In the US, we estimate a slowdown in growth for the third quarter of 2013 to 2% (annualized), compared to 2.5% for the second quarter. A similar rate is also expected for the first quarter of 2014, when we expect a firmer resolution of the issues of sequestration and the debt limit. After that we expect growth to accelerate. For the whole of 2013, we estimate an average annual rate of growth of 1.6%, showing a significant slowdown compared to the 2.8% growth in 2012, while for 2014 we expect acceleration to 2.6%.
In the Eurozone, we estimate that there was a marginal slowdown during the third quarter of 2013, with a growth rate of 0.2% (quarterly rate), compared to 0.3% for the second quarter. Growth of the order of 0.2% - 0.3% is considered sustainable until the end of 2014. Therefore, for the whole of 2013, we estimate an average annual rate of contraction of real GDP by 0.3%, showing an improvement over the -0.6% in 2012 while, for 2014, growth is expected to recover to 1.1%.
Once again, increased uncertainty, which is countered by excess liquidity, is a positive factor for risky securities.
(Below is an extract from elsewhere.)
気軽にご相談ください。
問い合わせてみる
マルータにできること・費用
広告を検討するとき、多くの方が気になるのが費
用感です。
Avoiding two potentially significant risks (tapering & debt limit) might support current positive market momentum, but what should also be taken into account is that the combination of low interest rates and low volatility is ideal for creating excesses, but is also conducive to an environment of, potentially increased, investment risk.
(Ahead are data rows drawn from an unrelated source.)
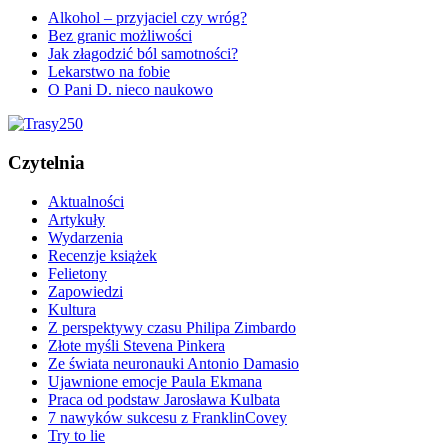
Alkohol – przyjaciel czy wróg?
Bez granic możliwości
Jak złagodzić ból samotności?
Lekarstwo na fobie
O Pani D. nieco naukowo
Czytelnia
Aktualności
Artykuły
Wydarzenia
Recenzje książek
Felietony
Zapowiedzi
Kultura
Z perspektywy czasu Philipa Zimbardo
Złote myśli Stevena Pinkera
Ze świata neuronauki Antonio Damasio
Ujawnione emocje Paula Ekmana
Praca od podstaw Jarosława Kulbata
7 nawyków sukcesu z FranklinCovey
Try to lie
Particularly vulnerable are US equities that are at this point deemed expensive, but which still maintain a positive technical picture. In emerging countries, the overall picture is positive as both fundamental and technicals are positive. Concerns about Chinese liquidity mainly affect commodities, which have a negative overall rating. In the bond markets, low maturity US Treasury bonds are considered very expensive, but remain under the protection of the Fed. On the other hand, further “flattening” of the US curve, from the long end is possible. The EURUSD cross maintains a positive technical picture. However, it not only begins to deviate from previously tight relationships with bond market spreads (Germany vs. the USA, Germany vs. the European periphery) but also remains exposed to a future resurgence of "cohesion risk» in the Eurozone.